Explaining what his game plan was on bowling on the wicket here, which was two-paced and had variable bounce too, Avesh said, “My gameplan is that when we bat first, I always ask our batsmen about how the wicket is playing-whether it’s flat, two-paced or slow. Ishan (Kishan) told me that it’s better that I bowl a ‘hard length’ on this wicket, since some balls are bouncing well, some are keeping a bit low, and some are stopping and coming on to the bat. When our innings got out, my plan was to target the stumps, and bowl a good ‘hard length,’ which I usually do, consistently.”
Unlike Bhuveshwar Kumar, who relies on swing and seam, or Harshal Patel, who foxes batsmen by employing his variations, Avesh’s strength is the pace and bounce that he can generate, which, as was evident on Friday night, can rattle the position batsmen. “See, taking wickets is not in my hands. I always focus on the process, on how I can bowl well. Like, I performed well today, so I will watch my videos with our coaches and try to bowl as well as I can, as there’s always a margin of improvement in your performance. You’ve to look to improve in every game. ”

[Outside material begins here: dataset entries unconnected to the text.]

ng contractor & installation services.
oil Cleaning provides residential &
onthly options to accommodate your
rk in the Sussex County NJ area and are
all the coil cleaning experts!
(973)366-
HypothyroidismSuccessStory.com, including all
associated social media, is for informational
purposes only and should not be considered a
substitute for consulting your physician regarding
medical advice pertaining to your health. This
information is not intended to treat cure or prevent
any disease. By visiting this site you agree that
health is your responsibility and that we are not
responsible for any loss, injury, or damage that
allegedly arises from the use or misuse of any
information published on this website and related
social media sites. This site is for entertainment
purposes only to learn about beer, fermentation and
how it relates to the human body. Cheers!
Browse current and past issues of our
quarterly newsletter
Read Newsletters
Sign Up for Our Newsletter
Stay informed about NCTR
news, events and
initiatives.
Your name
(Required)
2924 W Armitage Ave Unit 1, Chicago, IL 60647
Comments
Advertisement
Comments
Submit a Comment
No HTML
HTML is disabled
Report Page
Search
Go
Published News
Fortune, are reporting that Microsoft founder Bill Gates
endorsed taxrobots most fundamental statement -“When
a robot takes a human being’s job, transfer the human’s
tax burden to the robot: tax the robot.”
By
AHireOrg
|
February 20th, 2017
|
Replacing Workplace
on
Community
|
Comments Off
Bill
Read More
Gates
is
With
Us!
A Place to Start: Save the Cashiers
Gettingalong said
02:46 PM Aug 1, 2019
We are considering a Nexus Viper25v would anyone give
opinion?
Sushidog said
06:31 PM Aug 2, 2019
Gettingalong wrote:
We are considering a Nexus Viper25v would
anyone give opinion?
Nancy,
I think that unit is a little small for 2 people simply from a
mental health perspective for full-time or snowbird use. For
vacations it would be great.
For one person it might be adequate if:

Before this match, his pace bowling colleague Harshal Patel had said that India’s bowlers prefer to bowl on slower wickets, but Aves averred that he would rather look to adjust his bowling according to the conditions and the pitch. “The wickets or the conditions aren’t in our hands. In Bangalore (venue of the fifth and final game of the series on Sunday), the wicket will be different. The better you adapt your game according to the wicket, the better it is for you. As I said, I always focus on my execution-my ‘hard length,’ yorker, bouncer, and the ‘slower ones’ in between. I look to bowl according to the wicket. For example, on this (Rajkot) wicket, the ‘slower ball’ wasn’t that effective, because my ‘hard length’ was working well on it. So, I was looking to bowl the ‘hard length,’ while slipping in the bouncer in between. So, that was my plan,” he said.